(Exercise aim)
Count how many lines in the data hold "while". Only the number.

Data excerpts
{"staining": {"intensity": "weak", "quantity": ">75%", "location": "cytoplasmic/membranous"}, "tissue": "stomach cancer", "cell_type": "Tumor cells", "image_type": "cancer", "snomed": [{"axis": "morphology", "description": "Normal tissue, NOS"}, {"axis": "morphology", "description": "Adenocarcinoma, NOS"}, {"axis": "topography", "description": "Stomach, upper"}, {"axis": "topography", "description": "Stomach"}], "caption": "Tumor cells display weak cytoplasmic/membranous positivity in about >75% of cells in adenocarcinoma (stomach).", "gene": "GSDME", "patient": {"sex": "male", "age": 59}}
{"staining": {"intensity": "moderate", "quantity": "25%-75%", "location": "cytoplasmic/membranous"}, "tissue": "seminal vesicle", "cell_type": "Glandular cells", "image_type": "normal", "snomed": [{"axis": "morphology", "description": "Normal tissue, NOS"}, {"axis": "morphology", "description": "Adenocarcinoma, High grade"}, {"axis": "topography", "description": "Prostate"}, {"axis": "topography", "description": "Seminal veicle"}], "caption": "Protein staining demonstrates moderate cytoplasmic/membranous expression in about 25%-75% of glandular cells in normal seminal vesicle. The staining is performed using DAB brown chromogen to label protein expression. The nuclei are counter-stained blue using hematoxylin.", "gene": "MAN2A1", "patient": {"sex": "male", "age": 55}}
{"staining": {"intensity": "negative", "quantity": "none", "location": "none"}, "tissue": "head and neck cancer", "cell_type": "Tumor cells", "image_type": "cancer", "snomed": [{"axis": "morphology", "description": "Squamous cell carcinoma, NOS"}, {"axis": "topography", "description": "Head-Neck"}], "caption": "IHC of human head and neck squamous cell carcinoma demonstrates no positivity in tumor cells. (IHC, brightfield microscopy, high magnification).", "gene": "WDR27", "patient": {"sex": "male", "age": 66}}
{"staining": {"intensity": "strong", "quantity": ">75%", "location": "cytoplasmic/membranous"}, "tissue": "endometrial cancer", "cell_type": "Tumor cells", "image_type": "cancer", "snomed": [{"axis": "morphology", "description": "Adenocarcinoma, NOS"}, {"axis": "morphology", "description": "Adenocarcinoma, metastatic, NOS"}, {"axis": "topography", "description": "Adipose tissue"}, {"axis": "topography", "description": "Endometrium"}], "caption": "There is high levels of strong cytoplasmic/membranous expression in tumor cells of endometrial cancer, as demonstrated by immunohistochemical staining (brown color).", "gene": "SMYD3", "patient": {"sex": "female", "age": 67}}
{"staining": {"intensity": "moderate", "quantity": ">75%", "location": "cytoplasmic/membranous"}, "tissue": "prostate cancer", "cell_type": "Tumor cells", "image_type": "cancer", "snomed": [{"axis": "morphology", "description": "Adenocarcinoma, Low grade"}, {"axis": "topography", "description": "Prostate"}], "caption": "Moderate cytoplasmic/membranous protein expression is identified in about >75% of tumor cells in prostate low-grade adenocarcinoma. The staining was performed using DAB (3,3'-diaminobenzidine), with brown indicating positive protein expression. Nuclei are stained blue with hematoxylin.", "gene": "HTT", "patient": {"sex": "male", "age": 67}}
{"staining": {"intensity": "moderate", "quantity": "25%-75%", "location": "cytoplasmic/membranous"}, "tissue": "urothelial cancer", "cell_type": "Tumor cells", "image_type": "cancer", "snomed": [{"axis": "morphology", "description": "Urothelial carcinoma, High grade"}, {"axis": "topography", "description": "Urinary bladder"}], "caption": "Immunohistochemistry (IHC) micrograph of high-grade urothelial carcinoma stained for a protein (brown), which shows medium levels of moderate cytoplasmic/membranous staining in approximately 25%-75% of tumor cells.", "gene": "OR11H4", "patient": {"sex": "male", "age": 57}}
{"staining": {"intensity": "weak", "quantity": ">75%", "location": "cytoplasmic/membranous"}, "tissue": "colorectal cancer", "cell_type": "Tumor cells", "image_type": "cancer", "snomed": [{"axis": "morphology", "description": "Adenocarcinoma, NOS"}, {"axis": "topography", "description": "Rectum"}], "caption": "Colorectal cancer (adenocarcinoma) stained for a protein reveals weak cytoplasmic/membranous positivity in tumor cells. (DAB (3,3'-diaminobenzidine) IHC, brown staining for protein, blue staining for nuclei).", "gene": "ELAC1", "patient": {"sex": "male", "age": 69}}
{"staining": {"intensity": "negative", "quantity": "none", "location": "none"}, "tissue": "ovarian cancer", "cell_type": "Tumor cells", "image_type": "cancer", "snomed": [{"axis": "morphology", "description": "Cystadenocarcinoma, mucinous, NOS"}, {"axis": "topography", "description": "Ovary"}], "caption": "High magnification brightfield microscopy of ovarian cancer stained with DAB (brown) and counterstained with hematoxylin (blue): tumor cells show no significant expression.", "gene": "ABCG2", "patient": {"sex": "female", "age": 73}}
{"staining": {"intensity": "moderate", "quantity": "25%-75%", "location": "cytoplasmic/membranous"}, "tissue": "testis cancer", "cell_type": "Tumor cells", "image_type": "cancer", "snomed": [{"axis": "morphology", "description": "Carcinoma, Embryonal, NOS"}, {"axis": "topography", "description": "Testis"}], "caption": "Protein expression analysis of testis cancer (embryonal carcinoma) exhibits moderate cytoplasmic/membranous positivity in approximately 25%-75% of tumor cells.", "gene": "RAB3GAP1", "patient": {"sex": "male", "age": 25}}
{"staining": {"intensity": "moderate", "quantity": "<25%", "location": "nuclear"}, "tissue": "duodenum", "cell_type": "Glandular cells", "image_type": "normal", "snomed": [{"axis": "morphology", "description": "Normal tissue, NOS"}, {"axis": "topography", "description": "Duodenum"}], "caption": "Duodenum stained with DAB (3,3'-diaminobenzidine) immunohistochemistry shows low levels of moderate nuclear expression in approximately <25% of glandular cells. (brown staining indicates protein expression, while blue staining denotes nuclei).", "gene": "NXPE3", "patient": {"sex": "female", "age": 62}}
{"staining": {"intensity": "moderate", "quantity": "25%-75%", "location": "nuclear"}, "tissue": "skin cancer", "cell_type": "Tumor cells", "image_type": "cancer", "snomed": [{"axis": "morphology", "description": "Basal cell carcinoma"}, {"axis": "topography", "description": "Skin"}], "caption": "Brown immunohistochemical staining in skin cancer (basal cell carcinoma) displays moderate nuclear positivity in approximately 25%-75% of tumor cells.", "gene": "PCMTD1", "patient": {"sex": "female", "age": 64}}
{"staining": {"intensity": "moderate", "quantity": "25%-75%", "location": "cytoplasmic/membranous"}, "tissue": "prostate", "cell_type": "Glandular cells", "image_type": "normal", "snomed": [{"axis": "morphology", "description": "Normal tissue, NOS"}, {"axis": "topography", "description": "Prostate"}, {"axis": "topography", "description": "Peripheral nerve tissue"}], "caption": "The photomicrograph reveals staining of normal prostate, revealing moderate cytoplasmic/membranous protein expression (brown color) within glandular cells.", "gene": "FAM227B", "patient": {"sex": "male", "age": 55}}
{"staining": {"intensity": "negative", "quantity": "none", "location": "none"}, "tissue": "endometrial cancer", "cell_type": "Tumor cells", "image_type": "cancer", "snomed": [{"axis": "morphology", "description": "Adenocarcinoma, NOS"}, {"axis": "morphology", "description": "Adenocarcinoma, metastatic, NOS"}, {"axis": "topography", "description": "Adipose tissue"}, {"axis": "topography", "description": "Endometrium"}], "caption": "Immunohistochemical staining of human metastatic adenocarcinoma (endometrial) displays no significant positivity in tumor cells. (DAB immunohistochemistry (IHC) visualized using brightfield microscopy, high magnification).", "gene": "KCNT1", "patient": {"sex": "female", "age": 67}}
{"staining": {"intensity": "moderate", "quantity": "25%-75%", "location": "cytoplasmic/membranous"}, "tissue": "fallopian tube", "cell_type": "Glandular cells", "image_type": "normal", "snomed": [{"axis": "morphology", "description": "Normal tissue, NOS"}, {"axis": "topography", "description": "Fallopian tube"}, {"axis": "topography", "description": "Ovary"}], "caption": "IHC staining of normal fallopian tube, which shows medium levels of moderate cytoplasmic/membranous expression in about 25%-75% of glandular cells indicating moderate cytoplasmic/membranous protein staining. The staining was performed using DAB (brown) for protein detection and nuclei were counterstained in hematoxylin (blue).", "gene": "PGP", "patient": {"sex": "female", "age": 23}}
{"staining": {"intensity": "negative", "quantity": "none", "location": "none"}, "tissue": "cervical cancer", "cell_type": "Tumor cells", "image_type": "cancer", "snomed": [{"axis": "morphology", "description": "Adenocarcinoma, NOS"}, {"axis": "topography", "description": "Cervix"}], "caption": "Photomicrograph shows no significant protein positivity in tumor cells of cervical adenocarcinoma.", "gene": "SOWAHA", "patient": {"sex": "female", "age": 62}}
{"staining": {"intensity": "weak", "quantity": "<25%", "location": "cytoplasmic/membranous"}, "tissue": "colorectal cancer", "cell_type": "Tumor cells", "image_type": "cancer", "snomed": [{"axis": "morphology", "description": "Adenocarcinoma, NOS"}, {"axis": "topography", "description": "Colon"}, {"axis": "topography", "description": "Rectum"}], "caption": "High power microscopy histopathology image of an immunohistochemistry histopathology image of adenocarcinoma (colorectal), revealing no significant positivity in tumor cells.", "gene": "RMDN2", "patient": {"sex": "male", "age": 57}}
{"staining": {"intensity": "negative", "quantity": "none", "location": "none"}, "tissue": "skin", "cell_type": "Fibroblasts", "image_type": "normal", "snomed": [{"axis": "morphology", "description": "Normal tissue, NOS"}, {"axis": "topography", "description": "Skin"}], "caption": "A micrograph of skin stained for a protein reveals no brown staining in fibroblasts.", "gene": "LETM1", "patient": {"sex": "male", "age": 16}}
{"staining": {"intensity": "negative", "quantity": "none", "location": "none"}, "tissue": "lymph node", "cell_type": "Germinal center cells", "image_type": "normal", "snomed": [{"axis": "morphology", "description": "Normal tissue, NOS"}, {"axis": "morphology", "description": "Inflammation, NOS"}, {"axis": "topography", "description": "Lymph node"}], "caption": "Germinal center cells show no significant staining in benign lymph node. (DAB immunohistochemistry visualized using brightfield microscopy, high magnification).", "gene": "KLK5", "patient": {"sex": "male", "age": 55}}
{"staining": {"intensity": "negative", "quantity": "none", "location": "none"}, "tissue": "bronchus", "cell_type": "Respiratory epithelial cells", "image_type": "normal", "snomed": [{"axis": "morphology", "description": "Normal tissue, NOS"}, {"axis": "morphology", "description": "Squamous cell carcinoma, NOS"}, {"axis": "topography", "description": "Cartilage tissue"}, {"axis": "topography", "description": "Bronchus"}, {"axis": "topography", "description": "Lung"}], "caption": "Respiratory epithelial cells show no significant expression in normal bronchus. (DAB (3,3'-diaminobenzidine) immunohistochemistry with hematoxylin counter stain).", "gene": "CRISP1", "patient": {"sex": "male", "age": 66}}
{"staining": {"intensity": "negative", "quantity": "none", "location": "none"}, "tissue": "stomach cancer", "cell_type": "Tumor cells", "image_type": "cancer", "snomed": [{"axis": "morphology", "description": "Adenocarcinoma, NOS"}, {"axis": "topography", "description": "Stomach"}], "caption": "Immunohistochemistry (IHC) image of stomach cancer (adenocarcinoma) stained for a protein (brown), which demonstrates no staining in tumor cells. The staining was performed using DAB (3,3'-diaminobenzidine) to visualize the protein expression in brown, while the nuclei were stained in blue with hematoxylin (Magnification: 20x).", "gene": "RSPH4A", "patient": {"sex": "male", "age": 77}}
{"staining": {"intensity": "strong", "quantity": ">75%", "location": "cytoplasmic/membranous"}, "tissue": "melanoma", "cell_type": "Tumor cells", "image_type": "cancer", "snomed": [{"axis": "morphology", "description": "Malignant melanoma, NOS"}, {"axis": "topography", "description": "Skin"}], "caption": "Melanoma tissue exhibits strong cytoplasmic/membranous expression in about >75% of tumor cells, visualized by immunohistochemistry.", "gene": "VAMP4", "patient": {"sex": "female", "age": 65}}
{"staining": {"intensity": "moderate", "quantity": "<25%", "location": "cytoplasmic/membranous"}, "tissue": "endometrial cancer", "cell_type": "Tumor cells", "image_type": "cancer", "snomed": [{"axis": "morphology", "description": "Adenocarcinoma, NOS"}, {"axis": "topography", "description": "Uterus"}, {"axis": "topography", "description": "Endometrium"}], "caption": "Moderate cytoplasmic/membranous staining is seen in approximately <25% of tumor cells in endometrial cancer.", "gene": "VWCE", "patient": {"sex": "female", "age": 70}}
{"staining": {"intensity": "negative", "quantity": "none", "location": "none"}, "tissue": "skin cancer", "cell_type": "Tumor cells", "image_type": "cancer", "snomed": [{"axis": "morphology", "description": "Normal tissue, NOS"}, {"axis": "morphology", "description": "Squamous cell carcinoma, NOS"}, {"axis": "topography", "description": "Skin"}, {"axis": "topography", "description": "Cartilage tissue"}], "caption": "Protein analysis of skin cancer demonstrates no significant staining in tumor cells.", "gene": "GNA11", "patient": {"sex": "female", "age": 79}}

(Result of the task)
2